- EXERCISE OBJECTIVE
Beginning with the line below that contains "mitzunehmen. Zum Verständnis" and ending with the line that contains "mitbringen? Wer ist", copy every line exactly. Copy nothing else.

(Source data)
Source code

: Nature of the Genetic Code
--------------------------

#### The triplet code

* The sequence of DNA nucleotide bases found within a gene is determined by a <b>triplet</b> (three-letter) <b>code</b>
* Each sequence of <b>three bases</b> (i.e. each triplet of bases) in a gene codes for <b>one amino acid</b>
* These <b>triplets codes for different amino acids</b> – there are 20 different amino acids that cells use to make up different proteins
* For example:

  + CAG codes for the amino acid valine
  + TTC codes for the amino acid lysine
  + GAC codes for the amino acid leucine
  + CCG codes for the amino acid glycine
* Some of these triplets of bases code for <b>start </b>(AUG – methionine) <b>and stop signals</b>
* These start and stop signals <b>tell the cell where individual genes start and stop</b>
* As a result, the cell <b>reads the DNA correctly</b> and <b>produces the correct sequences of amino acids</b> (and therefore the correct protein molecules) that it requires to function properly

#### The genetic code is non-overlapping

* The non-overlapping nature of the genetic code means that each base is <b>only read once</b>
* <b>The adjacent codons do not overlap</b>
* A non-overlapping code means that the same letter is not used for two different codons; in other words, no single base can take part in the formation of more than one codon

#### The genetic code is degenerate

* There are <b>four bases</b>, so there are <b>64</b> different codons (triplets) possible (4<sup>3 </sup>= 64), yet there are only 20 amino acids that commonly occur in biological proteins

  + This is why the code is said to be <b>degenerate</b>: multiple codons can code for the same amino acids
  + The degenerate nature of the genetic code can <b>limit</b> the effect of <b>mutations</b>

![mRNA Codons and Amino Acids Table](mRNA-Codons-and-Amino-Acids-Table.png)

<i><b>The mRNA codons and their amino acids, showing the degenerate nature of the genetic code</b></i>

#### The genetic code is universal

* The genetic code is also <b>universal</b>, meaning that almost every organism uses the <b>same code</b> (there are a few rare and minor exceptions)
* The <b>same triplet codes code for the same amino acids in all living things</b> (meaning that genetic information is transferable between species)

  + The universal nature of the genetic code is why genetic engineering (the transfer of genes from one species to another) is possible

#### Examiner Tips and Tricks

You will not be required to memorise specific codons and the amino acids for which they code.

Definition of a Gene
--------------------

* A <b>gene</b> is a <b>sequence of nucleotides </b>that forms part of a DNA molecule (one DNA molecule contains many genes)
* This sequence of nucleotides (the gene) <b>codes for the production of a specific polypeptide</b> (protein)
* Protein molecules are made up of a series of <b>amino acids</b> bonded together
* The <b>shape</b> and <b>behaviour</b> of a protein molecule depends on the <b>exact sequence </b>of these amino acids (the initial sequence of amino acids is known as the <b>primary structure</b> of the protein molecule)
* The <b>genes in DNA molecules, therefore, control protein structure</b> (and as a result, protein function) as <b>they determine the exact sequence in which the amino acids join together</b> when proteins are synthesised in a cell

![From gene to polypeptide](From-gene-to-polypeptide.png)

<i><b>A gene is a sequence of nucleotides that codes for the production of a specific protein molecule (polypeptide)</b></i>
---
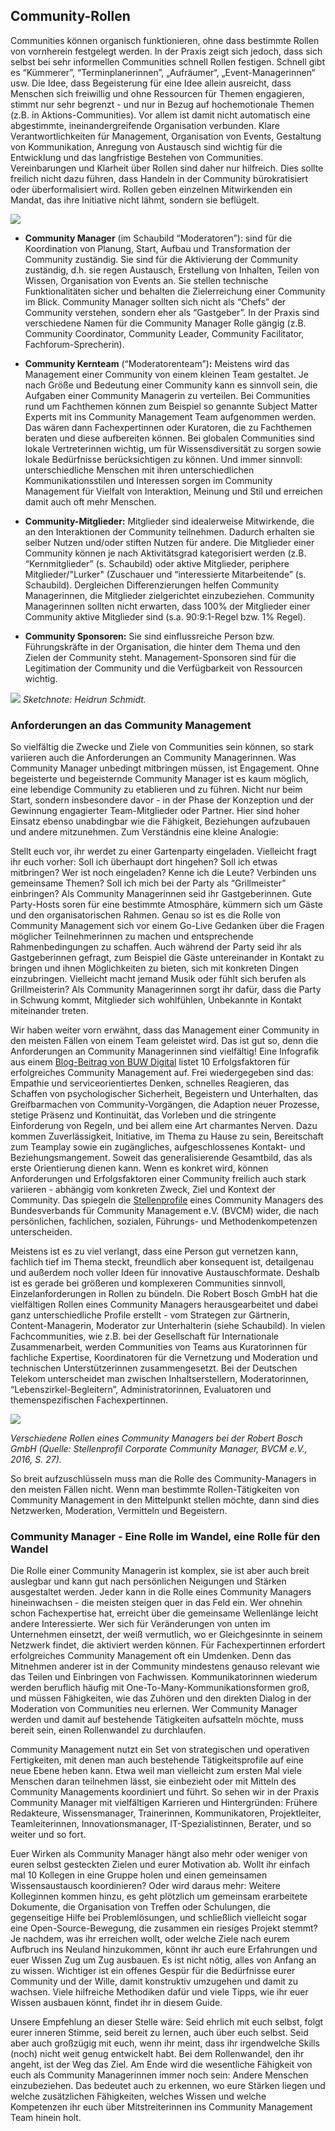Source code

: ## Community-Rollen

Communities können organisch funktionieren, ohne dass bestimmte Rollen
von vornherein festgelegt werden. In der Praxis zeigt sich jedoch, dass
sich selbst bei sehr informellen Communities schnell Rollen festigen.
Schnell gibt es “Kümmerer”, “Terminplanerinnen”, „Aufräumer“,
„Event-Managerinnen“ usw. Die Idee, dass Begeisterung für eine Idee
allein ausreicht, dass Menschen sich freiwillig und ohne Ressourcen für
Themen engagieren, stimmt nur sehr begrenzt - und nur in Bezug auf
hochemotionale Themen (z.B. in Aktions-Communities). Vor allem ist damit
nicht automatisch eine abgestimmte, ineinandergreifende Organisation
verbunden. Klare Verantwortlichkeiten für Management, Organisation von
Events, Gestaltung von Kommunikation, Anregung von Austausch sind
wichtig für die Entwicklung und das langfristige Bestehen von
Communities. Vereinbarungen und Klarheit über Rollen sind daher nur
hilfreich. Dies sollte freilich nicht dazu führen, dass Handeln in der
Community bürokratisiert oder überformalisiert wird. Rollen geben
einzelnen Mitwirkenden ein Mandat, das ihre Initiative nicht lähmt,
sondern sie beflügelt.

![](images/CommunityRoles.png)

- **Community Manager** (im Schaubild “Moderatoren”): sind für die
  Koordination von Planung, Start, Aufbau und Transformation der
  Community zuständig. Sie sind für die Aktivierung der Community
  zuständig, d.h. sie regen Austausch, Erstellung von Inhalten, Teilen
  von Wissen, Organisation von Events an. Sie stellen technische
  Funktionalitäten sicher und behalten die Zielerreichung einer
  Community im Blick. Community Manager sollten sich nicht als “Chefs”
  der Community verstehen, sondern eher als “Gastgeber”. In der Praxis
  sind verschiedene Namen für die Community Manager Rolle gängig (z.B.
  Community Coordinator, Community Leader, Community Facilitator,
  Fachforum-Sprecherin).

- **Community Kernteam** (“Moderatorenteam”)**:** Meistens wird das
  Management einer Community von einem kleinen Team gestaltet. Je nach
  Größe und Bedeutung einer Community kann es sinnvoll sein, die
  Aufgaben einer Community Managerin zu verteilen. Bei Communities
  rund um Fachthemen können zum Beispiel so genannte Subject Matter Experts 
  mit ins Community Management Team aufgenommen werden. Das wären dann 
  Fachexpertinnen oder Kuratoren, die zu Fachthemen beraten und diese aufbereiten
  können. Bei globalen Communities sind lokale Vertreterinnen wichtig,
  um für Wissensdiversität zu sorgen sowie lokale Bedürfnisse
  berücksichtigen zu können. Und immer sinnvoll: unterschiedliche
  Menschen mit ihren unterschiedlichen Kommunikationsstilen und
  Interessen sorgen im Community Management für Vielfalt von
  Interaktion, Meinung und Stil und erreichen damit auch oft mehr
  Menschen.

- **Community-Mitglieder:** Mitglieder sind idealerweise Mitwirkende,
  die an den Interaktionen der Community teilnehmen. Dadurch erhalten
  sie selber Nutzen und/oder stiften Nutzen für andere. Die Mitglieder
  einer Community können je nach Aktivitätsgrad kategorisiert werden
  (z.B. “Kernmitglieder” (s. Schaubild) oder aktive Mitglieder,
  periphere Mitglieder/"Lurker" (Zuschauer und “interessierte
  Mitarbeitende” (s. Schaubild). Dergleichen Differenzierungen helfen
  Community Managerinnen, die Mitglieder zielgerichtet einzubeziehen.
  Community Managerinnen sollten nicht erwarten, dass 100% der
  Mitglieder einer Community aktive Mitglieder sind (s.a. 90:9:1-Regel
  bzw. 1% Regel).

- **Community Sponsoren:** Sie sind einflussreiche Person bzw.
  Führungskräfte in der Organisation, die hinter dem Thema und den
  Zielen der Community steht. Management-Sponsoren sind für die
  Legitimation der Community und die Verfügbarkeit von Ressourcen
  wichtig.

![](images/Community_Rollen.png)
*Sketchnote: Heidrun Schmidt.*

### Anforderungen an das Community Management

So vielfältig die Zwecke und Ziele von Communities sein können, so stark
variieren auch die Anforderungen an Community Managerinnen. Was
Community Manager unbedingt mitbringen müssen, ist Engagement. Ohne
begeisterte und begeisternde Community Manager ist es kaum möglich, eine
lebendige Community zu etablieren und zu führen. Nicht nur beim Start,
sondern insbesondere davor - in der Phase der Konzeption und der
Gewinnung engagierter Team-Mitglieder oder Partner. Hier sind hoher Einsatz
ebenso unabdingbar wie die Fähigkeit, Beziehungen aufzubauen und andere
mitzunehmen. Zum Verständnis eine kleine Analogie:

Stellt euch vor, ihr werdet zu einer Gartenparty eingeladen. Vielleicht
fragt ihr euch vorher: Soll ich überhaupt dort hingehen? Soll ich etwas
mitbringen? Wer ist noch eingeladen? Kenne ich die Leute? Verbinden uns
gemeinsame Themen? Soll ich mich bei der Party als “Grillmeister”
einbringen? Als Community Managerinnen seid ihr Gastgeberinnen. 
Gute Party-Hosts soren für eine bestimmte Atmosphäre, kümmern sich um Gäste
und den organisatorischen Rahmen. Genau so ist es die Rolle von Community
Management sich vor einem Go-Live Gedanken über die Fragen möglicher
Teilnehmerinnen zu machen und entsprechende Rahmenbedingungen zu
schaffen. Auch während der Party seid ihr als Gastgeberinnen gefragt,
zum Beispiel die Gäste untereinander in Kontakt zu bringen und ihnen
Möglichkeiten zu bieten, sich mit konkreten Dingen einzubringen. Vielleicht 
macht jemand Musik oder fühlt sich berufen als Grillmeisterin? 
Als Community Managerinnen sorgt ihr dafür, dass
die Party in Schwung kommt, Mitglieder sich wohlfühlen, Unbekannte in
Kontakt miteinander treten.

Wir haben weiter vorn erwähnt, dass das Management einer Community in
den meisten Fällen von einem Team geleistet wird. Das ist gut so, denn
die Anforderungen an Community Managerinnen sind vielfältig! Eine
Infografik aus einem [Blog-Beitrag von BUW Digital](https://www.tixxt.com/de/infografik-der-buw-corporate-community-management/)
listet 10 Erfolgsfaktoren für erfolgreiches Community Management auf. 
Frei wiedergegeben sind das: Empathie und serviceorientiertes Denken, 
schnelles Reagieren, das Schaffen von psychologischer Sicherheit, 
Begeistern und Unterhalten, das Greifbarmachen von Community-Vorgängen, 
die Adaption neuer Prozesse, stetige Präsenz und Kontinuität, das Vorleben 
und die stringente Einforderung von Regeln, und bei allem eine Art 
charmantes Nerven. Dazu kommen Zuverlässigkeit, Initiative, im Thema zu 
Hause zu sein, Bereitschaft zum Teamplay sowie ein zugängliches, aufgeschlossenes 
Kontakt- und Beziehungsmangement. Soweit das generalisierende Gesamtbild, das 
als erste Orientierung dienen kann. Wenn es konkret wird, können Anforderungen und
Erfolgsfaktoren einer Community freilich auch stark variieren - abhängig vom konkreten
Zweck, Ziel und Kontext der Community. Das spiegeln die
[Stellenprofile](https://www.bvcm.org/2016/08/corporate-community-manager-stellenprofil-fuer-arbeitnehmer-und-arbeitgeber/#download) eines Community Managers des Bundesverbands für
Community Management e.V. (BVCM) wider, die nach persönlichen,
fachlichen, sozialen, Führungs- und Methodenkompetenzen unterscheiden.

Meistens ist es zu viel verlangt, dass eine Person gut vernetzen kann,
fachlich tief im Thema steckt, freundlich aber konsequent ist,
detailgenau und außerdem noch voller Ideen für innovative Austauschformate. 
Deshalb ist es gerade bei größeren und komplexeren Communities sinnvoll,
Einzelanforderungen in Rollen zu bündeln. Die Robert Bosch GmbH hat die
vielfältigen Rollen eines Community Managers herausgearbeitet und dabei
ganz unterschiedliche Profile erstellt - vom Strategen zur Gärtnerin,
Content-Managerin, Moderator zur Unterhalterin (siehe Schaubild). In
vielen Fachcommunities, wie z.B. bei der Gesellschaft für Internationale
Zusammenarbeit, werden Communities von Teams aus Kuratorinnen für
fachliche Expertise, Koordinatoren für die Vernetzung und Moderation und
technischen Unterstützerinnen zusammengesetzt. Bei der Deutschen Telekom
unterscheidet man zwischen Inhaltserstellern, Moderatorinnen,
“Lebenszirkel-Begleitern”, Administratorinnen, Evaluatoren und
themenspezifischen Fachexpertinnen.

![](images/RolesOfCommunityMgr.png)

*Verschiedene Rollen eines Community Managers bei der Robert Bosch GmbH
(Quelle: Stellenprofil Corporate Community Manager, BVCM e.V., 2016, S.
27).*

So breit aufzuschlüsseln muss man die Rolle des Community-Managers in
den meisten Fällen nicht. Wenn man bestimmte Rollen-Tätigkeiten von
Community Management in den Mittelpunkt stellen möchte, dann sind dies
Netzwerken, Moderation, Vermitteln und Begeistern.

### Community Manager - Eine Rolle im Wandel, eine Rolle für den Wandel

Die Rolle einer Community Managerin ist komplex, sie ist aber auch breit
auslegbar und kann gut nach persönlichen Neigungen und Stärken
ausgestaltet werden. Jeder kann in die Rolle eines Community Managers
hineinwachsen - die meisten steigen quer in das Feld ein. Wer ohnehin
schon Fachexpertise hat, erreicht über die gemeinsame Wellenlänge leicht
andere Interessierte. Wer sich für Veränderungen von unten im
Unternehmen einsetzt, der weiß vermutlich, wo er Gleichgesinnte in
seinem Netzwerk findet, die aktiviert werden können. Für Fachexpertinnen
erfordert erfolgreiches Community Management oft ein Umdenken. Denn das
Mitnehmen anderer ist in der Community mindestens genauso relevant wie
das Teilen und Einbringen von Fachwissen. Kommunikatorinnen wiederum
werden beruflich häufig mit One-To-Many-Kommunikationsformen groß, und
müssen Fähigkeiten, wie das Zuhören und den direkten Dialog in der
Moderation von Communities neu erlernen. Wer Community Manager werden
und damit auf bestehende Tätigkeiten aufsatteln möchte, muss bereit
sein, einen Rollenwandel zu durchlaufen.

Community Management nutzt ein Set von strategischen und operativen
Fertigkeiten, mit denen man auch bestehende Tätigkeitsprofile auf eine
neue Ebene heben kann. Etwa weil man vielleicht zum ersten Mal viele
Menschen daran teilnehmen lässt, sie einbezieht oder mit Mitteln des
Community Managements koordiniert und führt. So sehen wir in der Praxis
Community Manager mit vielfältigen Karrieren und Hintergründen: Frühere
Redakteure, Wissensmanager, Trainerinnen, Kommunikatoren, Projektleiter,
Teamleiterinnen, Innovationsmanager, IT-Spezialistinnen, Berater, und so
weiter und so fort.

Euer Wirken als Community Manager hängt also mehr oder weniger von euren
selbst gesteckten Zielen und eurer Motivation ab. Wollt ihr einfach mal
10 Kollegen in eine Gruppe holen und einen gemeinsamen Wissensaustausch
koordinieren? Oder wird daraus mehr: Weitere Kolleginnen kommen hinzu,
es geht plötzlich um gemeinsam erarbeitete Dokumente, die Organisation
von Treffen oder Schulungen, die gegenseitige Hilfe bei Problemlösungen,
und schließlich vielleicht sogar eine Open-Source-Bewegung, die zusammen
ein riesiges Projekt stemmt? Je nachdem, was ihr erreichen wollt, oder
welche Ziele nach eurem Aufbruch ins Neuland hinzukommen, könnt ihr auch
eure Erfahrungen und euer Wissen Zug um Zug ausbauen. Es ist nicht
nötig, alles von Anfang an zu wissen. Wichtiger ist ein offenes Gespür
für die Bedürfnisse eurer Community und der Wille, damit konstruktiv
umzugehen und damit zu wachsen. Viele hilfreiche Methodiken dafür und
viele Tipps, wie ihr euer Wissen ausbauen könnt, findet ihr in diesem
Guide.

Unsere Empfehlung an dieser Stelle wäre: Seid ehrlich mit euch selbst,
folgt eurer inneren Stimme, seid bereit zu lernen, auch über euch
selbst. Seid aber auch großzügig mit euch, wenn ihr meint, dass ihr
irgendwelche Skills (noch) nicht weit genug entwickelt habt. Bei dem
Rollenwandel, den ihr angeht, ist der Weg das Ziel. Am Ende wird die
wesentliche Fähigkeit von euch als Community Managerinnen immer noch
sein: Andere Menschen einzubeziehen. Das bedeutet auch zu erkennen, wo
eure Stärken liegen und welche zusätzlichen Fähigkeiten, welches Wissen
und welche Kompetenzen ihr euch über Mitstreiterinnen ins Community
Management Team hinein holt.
* * *
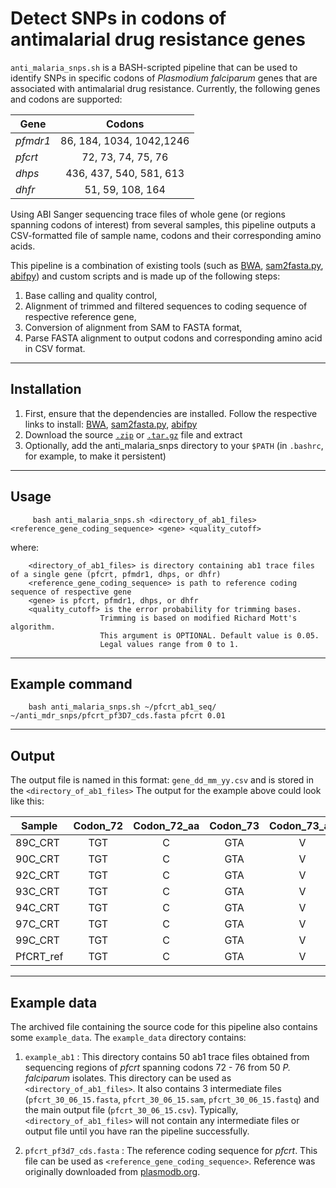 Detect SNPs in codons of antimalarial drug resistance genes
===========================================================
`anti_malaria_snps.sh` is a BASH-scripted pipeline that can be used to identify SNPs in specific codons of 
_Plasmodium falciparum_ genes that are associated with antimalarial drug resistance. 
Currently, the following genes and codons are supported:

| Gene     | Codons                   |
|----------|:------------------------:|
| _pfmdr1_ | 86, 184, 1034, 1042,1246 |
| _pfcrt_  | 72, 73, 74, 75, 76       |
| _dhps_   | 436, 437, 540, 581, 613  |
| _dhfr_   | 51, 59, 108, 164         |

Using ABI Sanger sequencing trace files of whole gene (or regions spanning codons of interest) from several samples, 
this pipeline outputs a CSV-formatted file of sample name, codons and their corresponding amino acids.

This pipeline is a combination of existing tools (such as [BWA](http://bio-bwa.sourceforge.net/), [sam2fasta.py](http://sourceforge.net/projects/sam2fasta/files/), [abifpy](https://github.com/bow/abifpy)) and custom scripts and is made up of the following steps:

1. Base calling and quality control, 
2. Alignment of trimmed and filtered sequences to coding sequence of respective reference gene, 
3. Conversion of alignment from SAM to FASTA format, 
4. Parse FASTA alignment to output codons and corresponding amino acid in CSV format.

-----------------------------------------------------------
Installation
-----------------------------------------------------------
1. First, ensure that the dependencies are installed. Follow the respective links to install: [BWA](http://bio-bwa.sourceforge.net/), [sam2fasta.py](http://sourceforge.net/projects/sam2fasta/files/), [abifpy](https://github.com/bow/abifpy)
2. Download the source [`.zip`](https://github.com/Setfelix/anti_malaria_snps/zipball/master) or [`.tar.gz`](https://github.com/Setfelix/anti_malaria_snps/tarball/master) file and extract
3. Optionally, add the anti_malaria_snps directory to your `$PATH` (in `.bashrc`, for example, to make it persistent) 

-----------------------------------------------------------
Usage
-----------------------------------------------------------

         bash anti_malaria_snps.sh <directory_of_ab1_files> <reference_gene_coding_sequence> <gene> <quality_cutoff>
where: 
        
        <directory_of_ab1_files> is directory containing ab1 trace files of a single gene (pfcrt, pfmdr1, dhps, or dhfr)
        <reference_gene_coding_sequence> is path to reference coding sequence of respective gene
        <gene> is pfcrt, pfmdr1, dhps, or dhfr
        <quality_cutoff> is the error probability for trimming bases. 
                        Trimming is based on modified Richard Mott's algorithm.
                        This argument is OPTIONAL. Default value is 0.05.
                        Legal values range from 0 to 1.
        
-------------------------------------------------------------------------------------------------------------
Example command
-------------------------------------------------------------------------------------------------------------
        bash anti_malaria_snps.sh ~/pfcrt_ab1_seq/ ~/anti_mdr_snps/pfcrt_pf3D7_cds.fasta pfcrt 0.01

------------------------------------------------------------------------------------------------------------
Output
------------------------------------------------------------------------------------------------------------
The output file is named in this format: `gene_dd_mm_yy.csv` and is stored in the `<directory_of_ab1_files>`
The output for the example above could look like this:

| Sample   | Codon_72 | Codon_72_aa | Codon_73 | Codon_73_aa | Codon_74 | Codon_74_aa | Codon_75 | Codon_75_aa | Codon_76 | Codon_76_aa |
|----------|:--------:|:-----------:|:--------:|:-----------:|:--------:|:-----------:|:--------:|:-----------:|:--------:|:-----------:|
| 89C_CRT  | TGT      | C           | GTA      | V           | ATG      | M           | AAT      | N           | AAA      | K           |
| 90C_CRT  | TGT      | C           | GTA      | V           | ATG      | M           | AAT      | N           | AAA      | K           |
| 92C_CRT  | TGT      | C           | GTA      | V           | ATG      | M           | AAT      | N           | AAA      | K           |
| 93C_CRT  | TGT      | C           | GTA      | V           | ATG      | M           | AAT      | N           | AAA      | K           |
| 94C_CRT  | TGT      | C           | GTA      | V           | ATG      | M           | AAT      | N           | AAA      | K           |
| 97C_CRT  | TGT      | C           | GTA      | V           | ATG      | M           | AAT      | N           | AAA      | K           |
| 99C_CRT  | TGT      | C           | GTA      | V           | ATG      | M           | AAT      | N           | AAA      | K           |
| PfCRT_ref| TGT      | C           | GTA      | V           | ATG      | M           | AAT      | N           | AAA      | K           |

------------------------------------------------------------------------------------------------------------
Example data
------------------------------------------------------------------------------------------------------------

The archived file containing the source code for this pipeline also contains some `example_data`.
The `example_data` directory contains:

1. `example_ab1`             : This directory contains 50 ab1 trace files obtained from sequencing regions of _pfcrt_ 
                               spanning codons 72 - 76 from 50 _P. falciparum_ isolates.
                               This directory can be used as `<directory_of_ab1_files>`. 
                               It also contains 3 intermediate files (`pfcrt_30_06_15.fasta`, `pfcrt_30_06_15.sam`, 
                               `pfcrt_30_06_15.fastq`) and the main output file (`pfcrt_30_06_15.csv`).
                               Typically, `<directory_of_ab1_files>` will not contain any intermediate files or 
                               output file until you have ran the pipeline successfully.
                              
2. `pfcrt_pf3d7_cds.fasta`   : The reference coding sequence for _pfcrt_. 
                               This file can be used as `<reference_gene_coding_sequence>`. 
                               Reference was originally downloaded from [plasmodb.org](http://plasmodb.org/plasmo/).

- SOLUTION FOR THIS EXERCISE
mitzunehmen. Zum Verständnis eine kleine Analogie:

Stellt euch vor, ihr werdet zu einer Gartenparty eingeladen. Vielleicht
fragt ihr euch vorher: Soll ich überhaupt dort hingehen? Soll ich etwas
mitbringen? Wer ist noch eingeladen? Kenne ich die Leute? Verbinden uns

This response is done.